Sylas didn't need to look to know who it was. He had been focused on these people for the entire night. The moment his ears twitched, he knew it had to be Astrid.

Astrid was about the same age as Sylas' mother, and their looks were so similar that they could easily pass as sisters. They were two women in their mid-forties that looked to be in their early thirties instead. Their style of dress was simple and elegant, and their choice in jewelry was muted and not very bombastic.

Astrid wore a black gown that managed to not carry the gloominess one might expect. A pearl necklace graced her slender neck, and her hair carried quite a bit of volume, almost as though she had hosed it down with hairspray, and yet it didn't carry the expected stiffness as it loosely flowed to her shoulders.

She was beautiful, but her brows carried an undisguised authority.

There was a saying that most of the richest women in the world were widows or divorcees, but Astrid was neither, never having been married. She had every right to stand shoulder to shoulder with Lucius and Malachi. The two even seemed to defer to her somewhat.

'Not defer,' Sylas thought to himself. 'More like they are content to let her take the lead. They see one another as equals. What an interesting dynamic. What are they competing for that such a hierarchy is necessary?'

"I know you all have many questions, so I will speak once for all of you. Though these words sound arrogant, the family needs you all to understand that the current ways of the world cannot continue as presently constructed.

"In the future, we will not all be equals. What you have must be earned, and only what you've earned, can you use."

Astrid's gaze swept through the dining hall. She was setting the tone and her authority made it difficult for anyone to even think of refuting her.

"Earth has undergone six extinction-level events over the course of its history. fr𝐞𝐞𝚠e𝗯𝗻ovel.c𝐨m

"The Ordovician Extinction.
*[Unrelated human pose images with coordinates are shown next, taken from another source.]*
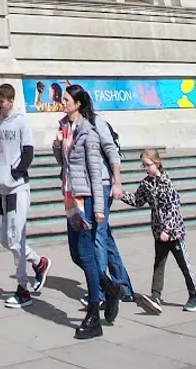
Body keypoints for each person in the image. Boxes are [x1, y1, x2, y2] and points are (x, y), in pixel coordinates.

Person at [75, 87, 136, 316]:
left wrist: (117, 182)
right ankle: (122, 285)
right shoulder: (75, 126)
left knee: (96, 238)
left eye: (67, 100)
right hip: (88, 186)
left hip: (102, 184)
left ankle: (100, 294)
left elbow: (111, 151)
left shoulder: (96, 122)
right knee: (105, 237)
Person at [53, 85, 107, 339]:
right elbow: (62, 162)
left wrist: (99, 208)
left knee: (86, 255)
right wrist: (57, 145)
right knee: (75, 254)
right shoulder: (64, 127)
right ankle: (110, 287)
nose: (62, 102)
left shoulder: (89, 133)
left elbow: (95, 173)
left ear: (78, 104)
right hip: (69, 198)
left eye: (66, 100)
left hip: (84, 200)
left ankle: (94, 313)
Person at [120, 149, 196, 314]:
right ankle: (155, 296)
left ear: (157, 164)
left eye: (147, 165)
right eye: (143, 166)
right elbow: (137, 200)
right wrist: (121, 195)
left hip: (174, 233)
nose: (145, 168)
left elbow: (173, 208)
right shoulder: (146, 184)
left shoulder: (166, 182)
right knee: (159, 264)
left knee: (184, 265)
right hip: (158, 232)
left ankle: (194, 297)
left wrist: (167, 230)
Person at [0, 82, 50, 309]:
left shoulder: (21, 122)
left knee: (17, 239)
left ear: (11, 101)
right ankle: (38, 262)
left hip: (17, 188)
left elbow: (28, 152)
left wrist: (15, 173)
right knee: (5, 239)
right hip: (3, 188)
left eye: (2, 101)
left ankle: (23, 289)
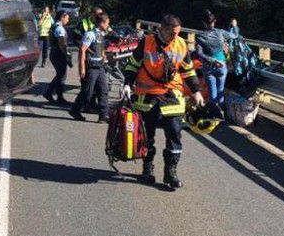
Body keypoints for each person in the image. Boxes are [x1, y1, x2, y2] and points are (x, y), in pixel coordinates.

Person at [122, 14, 204, 190]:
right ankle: (147, 167)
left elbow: (188, 71)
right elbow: (132, 65)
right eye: (172, 33)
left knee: (175, 133)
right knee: (146, 135)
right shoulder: (147, 43)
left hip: (172, 95)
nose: (175, 37)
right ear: (161, 29)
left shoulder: (181, 44)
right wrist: (127, 84)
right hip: (148, 96)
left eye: (177, 33)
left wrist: (196, 91)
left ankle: (171, 171)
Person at [69, 13, 112, 122]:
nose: (108, 25)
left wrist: (103, 55)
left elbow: (100, 47)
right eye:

The Devonian Extinction. The Permian-Triassic Extinction. The Triassic-Jurassic Extinction. The Cretaceous-Paleogene Extinction. The Holocene Extinction."

Many frowned when they heard this.

They were all educated people. They had heard of these extinction events in passing, though not many had heard of them in so many words. But those that had felt odd that they were being grouped together like this.

The Holocene Extinction, for example, was an extinction event currently ongoing, caused at the hands of humans and their impact on Earth's wildlife.

Why mention these things?

"Your textbooks have told you that these extinction events were caused by various things. Volcanoes, ice ages, asteroids, countless horrible things.

"However, I am here to tell you today that this is all nonsense.

"Every one of these extinction events, even the so-called "ongoing" one, have all been caused by one single matter.

"The Summoned Ascension."

Astrid's expression became solemn.

"Many of you will choose to leave after tonight. I want to make it clear that the family will not stop you. We are not a charity, nor do we believe that those who carry our blood need such coddling.

"Once you step out of that door, there is no return. Whatever happens afterward will have nothing to do with us. We have no patience for turncoats."